Bloomage
- Type: Public
- Traded as: SSE: 688363
- Industry: Biomaterial
- Founded: 2000; 26 years ago
- Founder: Zhao Yan
- Headquarters: China
- Area served: Worldwide
- Key people: Zhao Yan (Chairperson & CEO)
- Website: www.bloomagebioactive.com

= Bloomage =

Chinese biomaterial company

Bloomage, also known as Bloomage Biotech, is a biomaterial company based in China. Bloomage primarily specializes in hyaluronic acid and other bioactive substance products. It is listed on the Shanghai Stock Exchange. In 2024, Bloomage ranked no.435 in China's 500 Most Valuable Brands list by World Brand Lab.

==History==
In 2000, Bloomage was established and began to mass-produce hyaluronic acid using microbial fermentation.

Bloomage's first plant in Jinan was completed and put into production in 2005.

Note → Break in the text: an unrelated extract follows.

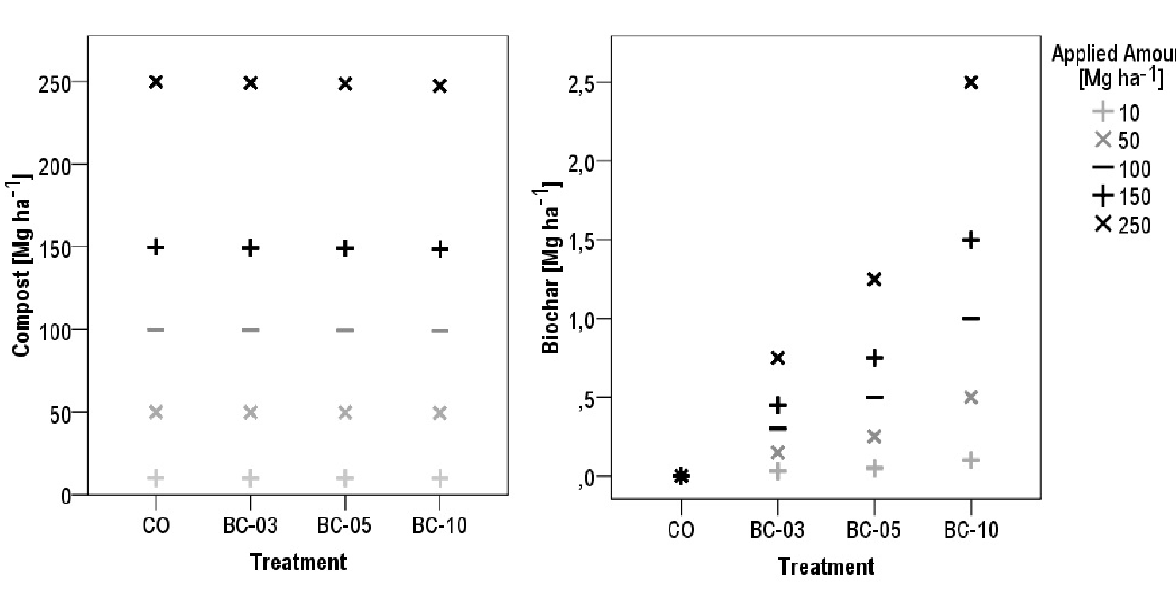
Figure 1. Individual amounts of applied compost and biochar (CO = pure compost, BC-03 = compost with 3 kg Mg −1 w / w biochar, BC-05 = compost with 5 kg Mg −1 w / w biochar, BC-10 = compost with 10 kg Mg −1 w / w biochar) at 5 application amounts (10,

Bloomage was licensed by the US FDA and established a US subsidiary in 2012.

==Products==
Bloomage specializes in hyaluronic acid microbial fermentation production. It also focuses on pharmaceutical, cosmetic, and food-grade application products.

Other than hyaluronic acid, Bloomage also manufactures recombinant collagen, ergothioneine, ectoine, GABA, PDRN, among others. The company also produces skin fillers and various cosmetic products.